Руди тихо лежал на земле в поднимающейся сырости.
И вот нам остается акт глупости номер три — прогуливание занятий в Гитлерюгенде.
Руди не сразу перестал ходить — показать Дойчеру, что не боится его, — но через пару
недель полностью прервал членство.
Гордо облачившись в форму, он выходил с Химмель-штрассе в сопровождении верного
вассала Томми.
Но вместо Гитлерюгенда они шли за город и гуляли вдоль Ампера, пускали блинчики,
швыряли в воду огромные булыжники — в общем, ничем хорошим не занимались. Руди
старательно пачкал форму, и ему удавалось обманывать мать — по крайней мере, до первого
письма. А вот тогда он услышал зловещий призыв из кухни.
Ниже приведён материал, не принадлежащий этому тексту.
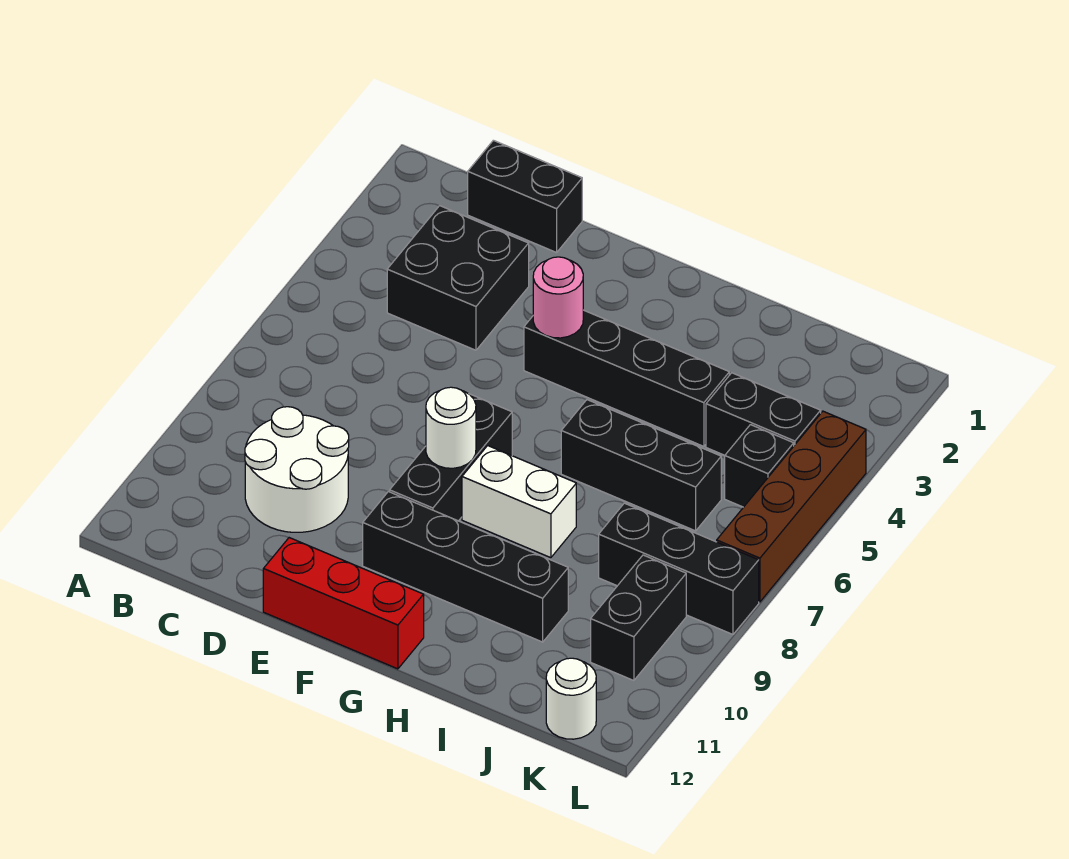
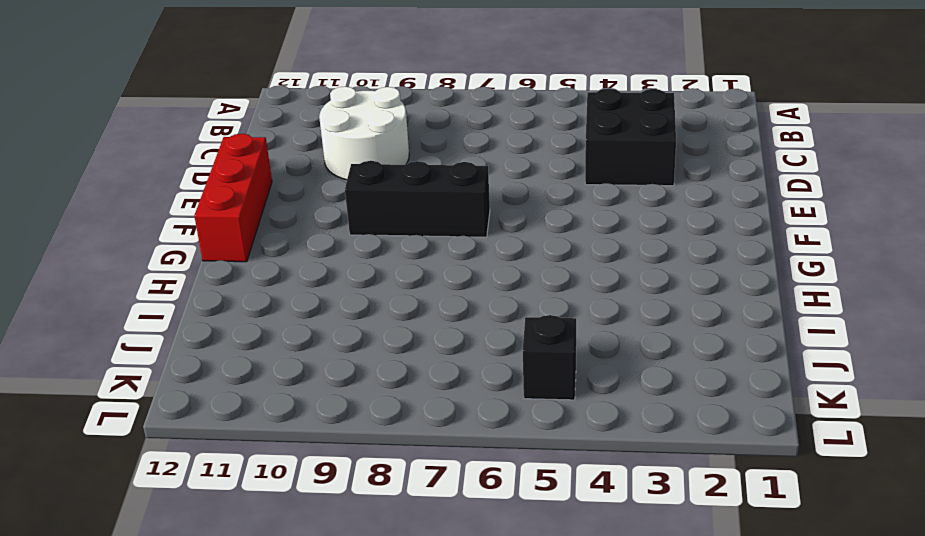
none -> black brick C1:D1 level 1
none -> black brick F4:I4 level 1
none -> black brick F10:I10 level 1

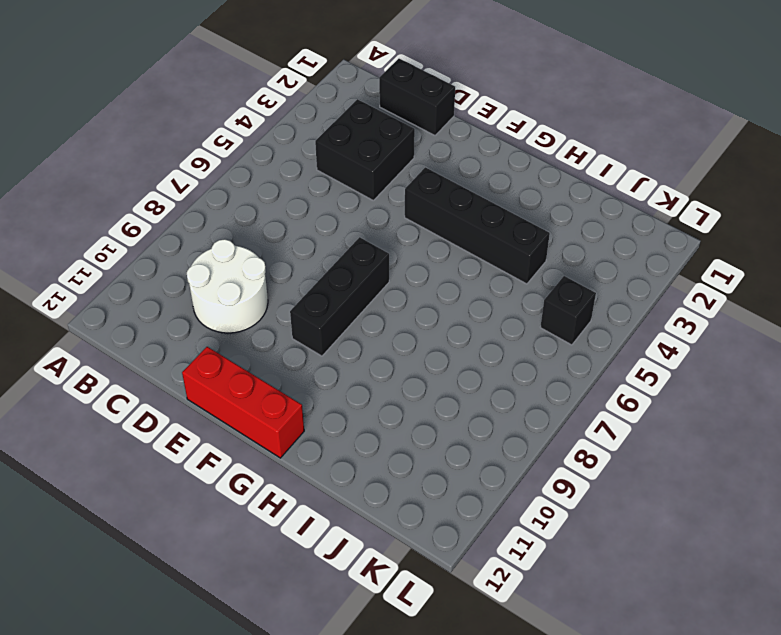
none -> black brick F10:I10 level 1
none -> white brick G8:H8 level 1
none -> black brick H6:J6 level 1

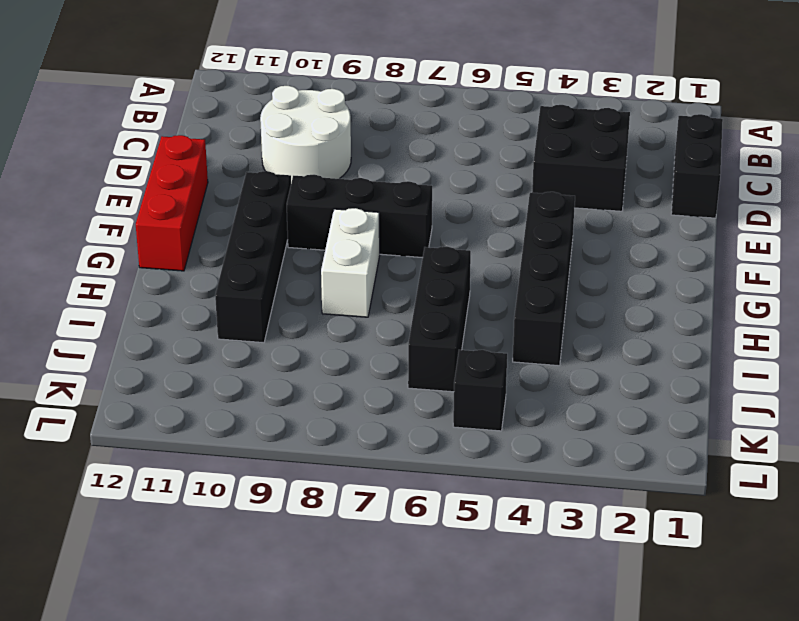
none -> black brick J4:K4 level 1
none -> black brick J8:L8 level 1
none -> black brick K9:K10 level 1

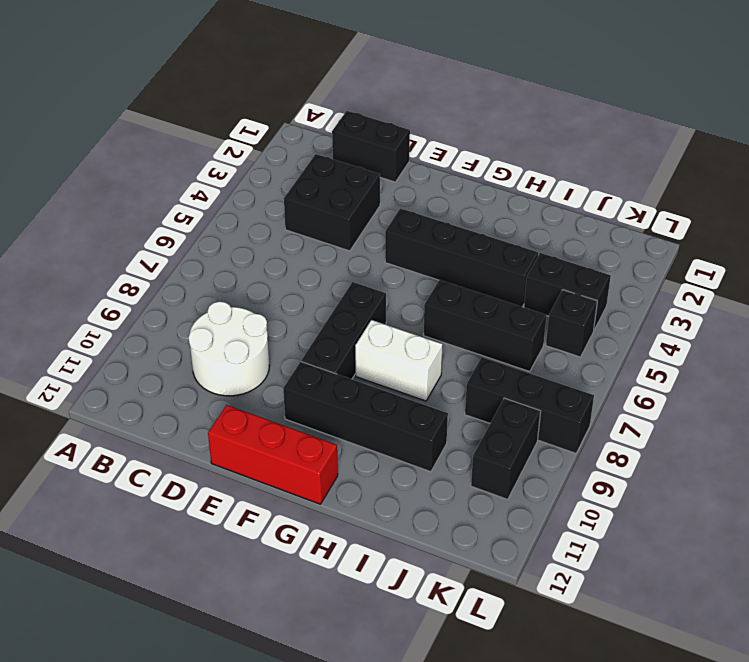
none -> white round brick K12 level 1
none -> brown brick L4:L7 level 1
none -> pink round brick F4 level 2

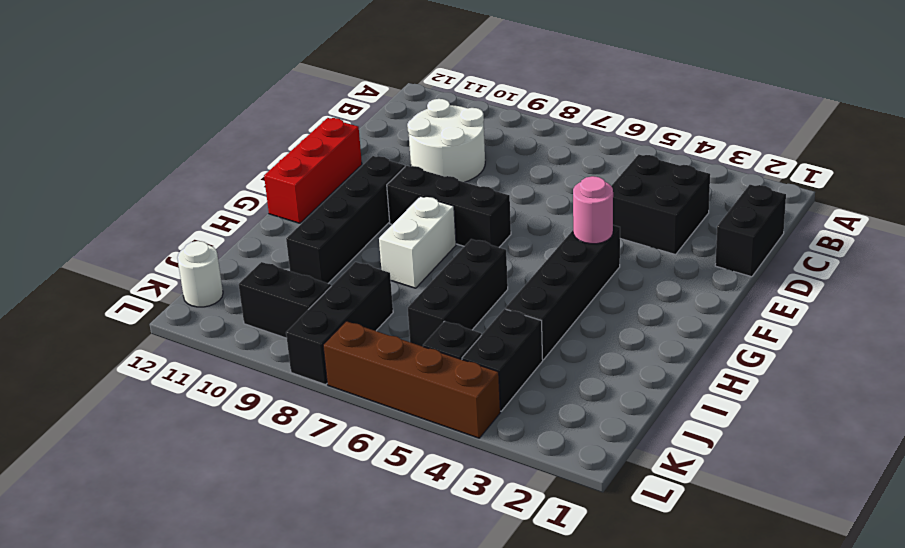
none -> white round brick F8 level 2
Сначала родители пригрозили ему. Он не пошел.
Потом они умоляли его ходить. Он отказался.
В конце концов только возможность сменить отряд вернула его на истинный путь.
Штайнерам повезло: если бы Руди вскоре не появился на занятиях, родителей бы оштрафовали
за его прогулы. Старший брат Курт спросил, не хочет ли Руди перейти во «флигер-дивизион» —
летную дружину, где занимались изучением самолетов и пилотирования. В основном там
строили модели, и там не было Франца Дойчера. Руди согласился, и Томми тоже перешел. Один
раз в жизни его идиотское поведение принесло благие плоды.
Когда в новом отряде Руди задавали знаменитый вопрос о фюрере, он с улыбкой отвечал:
— 20 апреля 1889 года, — и тут же шепотом сообщал Томми другую дату: день рождения
Бетховена, Моцарта или Штрауса. Композиторов они проходили в школе, где Руди, несмотря на
свою очевидную глупость, отлично успевал.